MANILA - The chairman of the Metropolitan Manila Development Authority missed Tuesday a Senate inquiry into his agency's provincial bus ban, which spawned gridlocks on EDSA last week.
MMDA Chairman Danilo Lim instead attended a memorandum of agreement signing that could not be postponed, his agency's general manager, Jojo Garcia, said.
Sen. Grace Poe, who led the inquiry as chairperson of the Senate public services committee, said the MOA signing was merely "ceremonial."
"Ano ba naman iyung pirmahan nila nang 5 minuto at pumunta rito?" she said.
(Couldn't they have signed that in 5 minutes and go here after?)
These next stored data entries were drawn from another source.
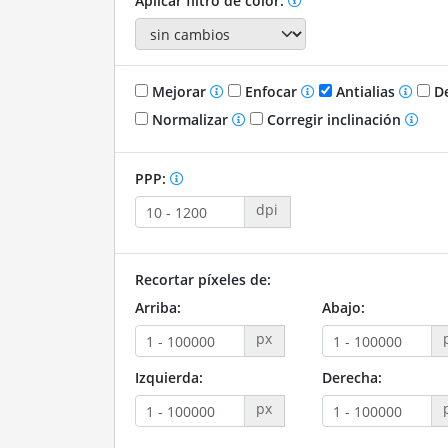
Aplicar filtro de color:
Mejorar
Enfocar
Antialias
De
Normalizar
Corregir inclinación
PPP:
dpi
Recortar píxeles de:
Arriba:
Abajo:
px
Izquierda:
Derecha:
px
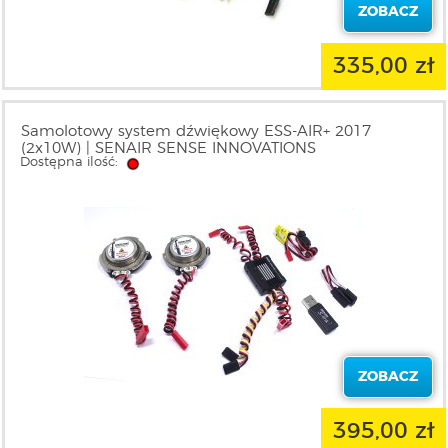
ZOBACZ
335,00 zł
Samolotowy system dźwiękowy ESS-AIR+ 2017
(2x10W) | SENAIR SENSE INNOVATIONS
Dostępna ilość:
ZOBACZ
395,00 zł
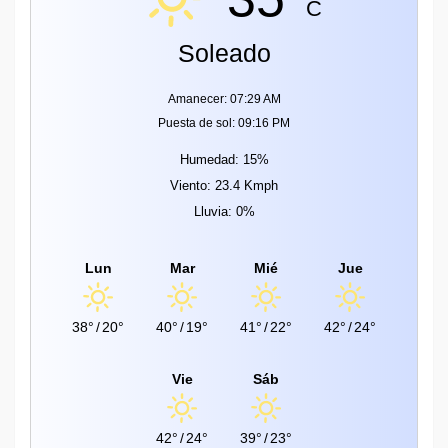
C
Soleado
Amanecer: 07:29 AM
Puesta de sol: 09:16 PM
Humedad: 15%
Viento: 23.4 Kmph
Lluvia: 0%
Lun
Mar
Mié
Jue
38°
/
20°
40°
/
19°
41°
/
22°
42°
/
24°
Vie
Sáb
42°
/
24°
39°
/
23°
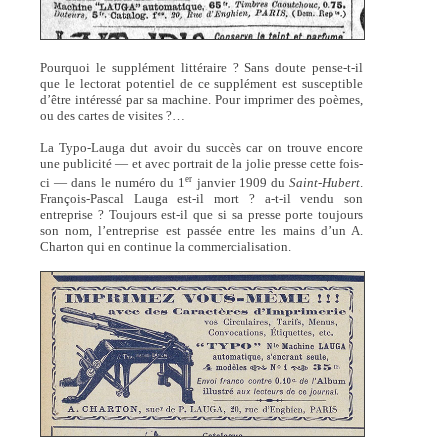
Pourquoi le supplément littéraire ? Sans doute pense-t-il
que le lectorat potentiel de ce supplément est susceptible
d’être intéressé par sa machine. Pour imprimer des poèmes,
ou des cartes de visites ?…
La Typo-Lauga dut avoir du succès car on trouve encore
une publicité — et avec portrait de la jolie presse cette fois-
er
ci — dans le numéro du 1
janvier 1909 du
Saint-Hubert
.
François-Pascal Lauga est-il mort ? a-t-il vendu son
entreprise ? Toujours est-il que si sa presse porte toujours
son nom, l’entreprise est passée entre les mains d’un A.
Charton qui en continue la commercialisation.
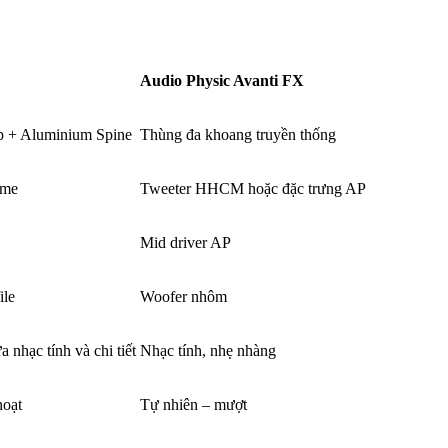
Audio Physic Avanti FX
p + Aluminium Spine
Thùng đa khoang truyền thống
ome
Tweeter HHCM hoặc đặc trưng AP
Mid driver AP
ile
Woofer nhôm
 nhạc tính và chi tiết
Nhạc tính, nhẹ nhàng
hoạt
Tự nhiên – mượt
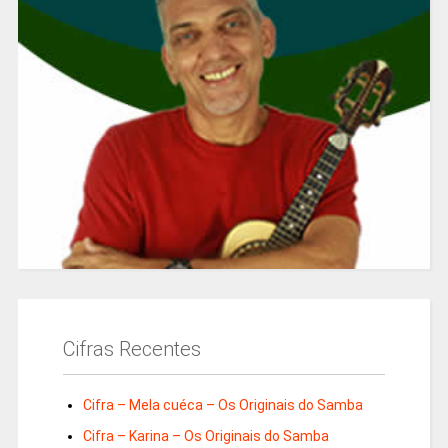
Cifras Recentes
Cifra – Mela cuéca – Os Originais do Samba
Cifra – Karina – Os Originais do Samba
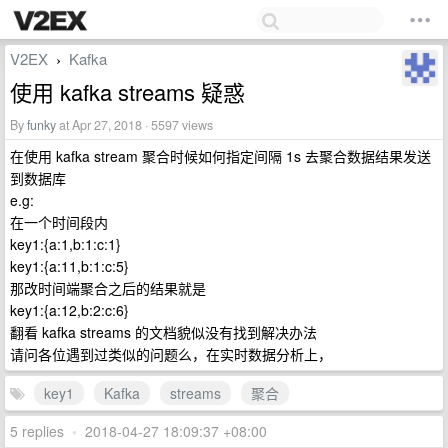
V2EX
Kafka
›
使用 kafka streams 疑惑
By
funky
at Apr 27, 2018 · 5597 views
在使用 kafka stream 聚合时候如何指定间隔 1s 去聚合数据结果发送
到数据库
e.g:
在一个时间段内
key1:{a:1,b:1:c:1}
key1:{a:11,b:1:c:5}
那改时间端聚合之后的结果就是
key1:{a:12,b:2:c:6}
翻看 kafka streams 的文档貌似没有找到解决办法
请问各位遇到过类似的问题么，在实时数据分析上，
key1
Kafka
streams
聚合
5 replies
•
2018-04-27 18:09:37 +08:00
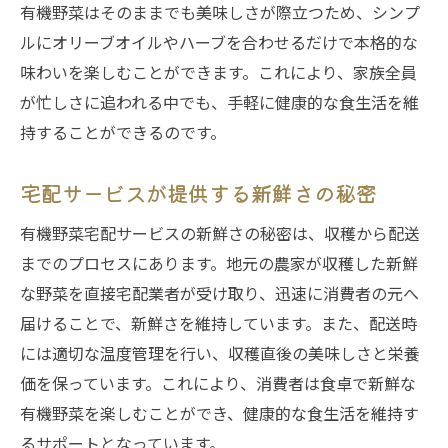
有機野菜はそのままでも美味しさが際立つため、シンプ
ルにオリーブオイルやハーブを合わせるだけで本格的な
味わいを楽しむことができます。これにより、家族全員
が忙しさに追われる中でも、手軽に健康的な食生活を維
持することができるのです。
宅配サービスが提供する新鮮さの秘密
有機野菜宅配サービスの新鮮さの秘密は、収穫から配送
までのプロセスにあります。地元の農家が収穫した新鮮
な野菜を直接宅配業者が受け取り、迅速に消費者の元へ
届けることで、新鮮さを維持しています。また、配送時
には適切な温度管理を行い、収穫直後の美味しさと栄養
価を保っています。これにより、消費者は食卓で新鮮な
有機野菜を楽しむことができ、健康的な食生活を維持す
るサポートとなっています。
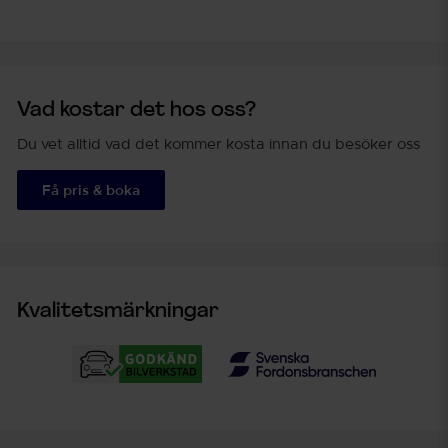
Vad kostar det hos oss?
Du vet alltid vad det kommer kosta innan du besöker oss
Få pris & boka
Kvalitetsmärkningar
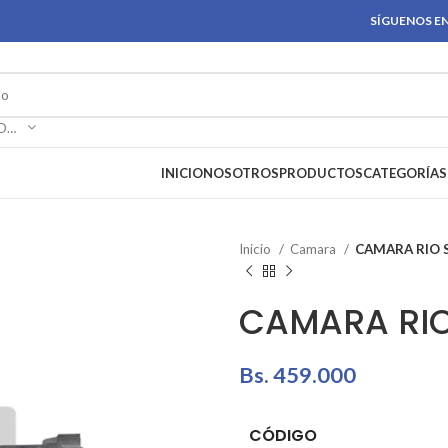
SÍGUENOS EN
SELECCIONAR CATEGORÍA
INICIO
NOSOTROS
PRODUCTOS
CATEGORÍAS
Inicio
Camara
CAMARA RIO S
CAMARA RIO 
Bs.
459.000
CÓDIGO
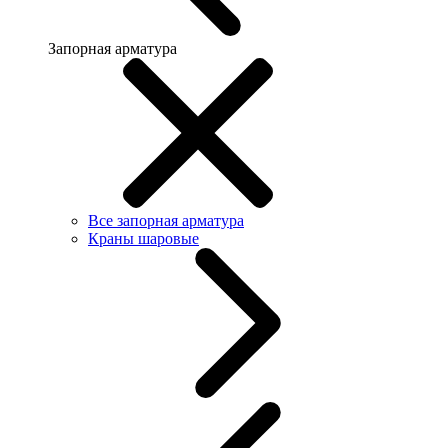
Запорная арматура
Все запорная арматура
Краны шаровые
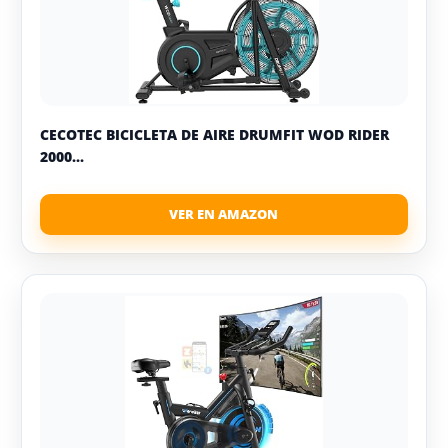
CECOTEC BICICLETA DE AIRE DRUMFIT WOD RIDER
2000...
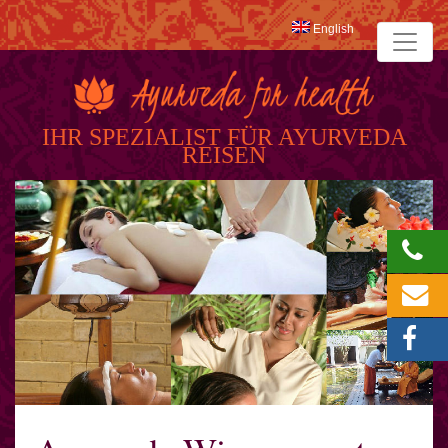
English
IHR SPEZIALIST FÜR AYURVEDA
REISEN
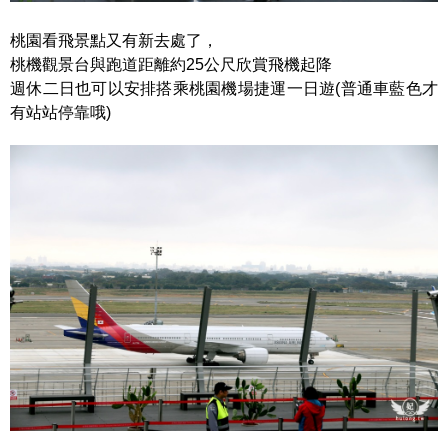
桃園看飛景點又有新去處了，
桃機觀景台與跑道距離約25公尺欣賞飛機起降
週休二日也可以安排搭乘桃園機場捷運一日遊(普通車藍色才
有站站停靠哦)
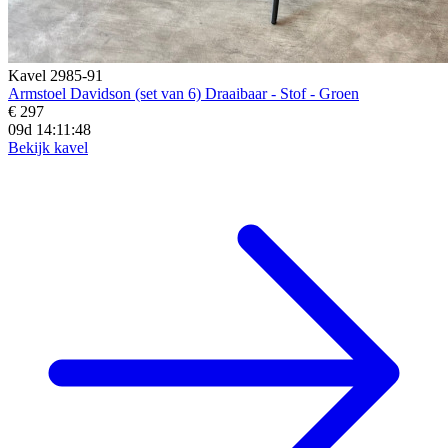
Kavel 2985-91
Armstoel Davidson (set van 6) Draaibaar - Stof - Groen
€ 297
09d 14:11:47
Bekijk kavel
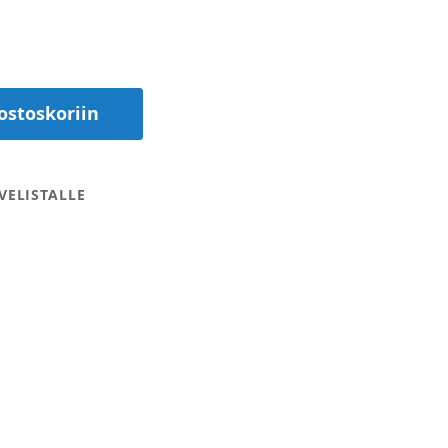
ostoskoriin
VELISTALLE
"Syempre iba naman iyung sasabihin mo. Dahil hindi ikaw talaga ang namumuno, mapapairal mo ba 'yan na walang approval galing sa kanya?" she added, addressing Garcia.
(Of course what you'll say will be different. Because you are not the leader, will you be able to implement that without approval from him.)
Poe warned that she will conduct another hearing "only to listen to his (Lim's) side."
"Doon sa mga hindi nag-a-attend, 'wag niyong iisipin na hindi matutuloy ang araw n'yo dito sapagkat accountability po iyan. Lahat dapat mayroong pagkakataong marinig ang inyong panig," she said.
(To those who don't attend, don't think that your day here will not come because this is an issue of accountability. Everyone should have a chance to have their side heard.)
The MMDA pushed through with the ban's dry run even after a Quezon City court barred the implementation of the policy.
Various groups have questioned the legality of the traffic scheme before the Supreme Court, claiming the MMDA does not have the authority to ban provincial buses along EDSA as the agency does not have legislative nor police powers.
They rely on a 2007 Supreme Court ruling which invalidated former President Gloria Macapagal-Arroyo’s similar directive to close down bus terminals along EDSA in 2003.
The Philippine capital’s traffic congestion costs the country P3.5 billion daily, a 2017 data from the Japan International Cooperation Agency showed. This could rise to P5.4 billion by 2035 if no interventions are made.
The government is now rushing to build transportation systems to make commuting in the capital easier and free the roads of cars.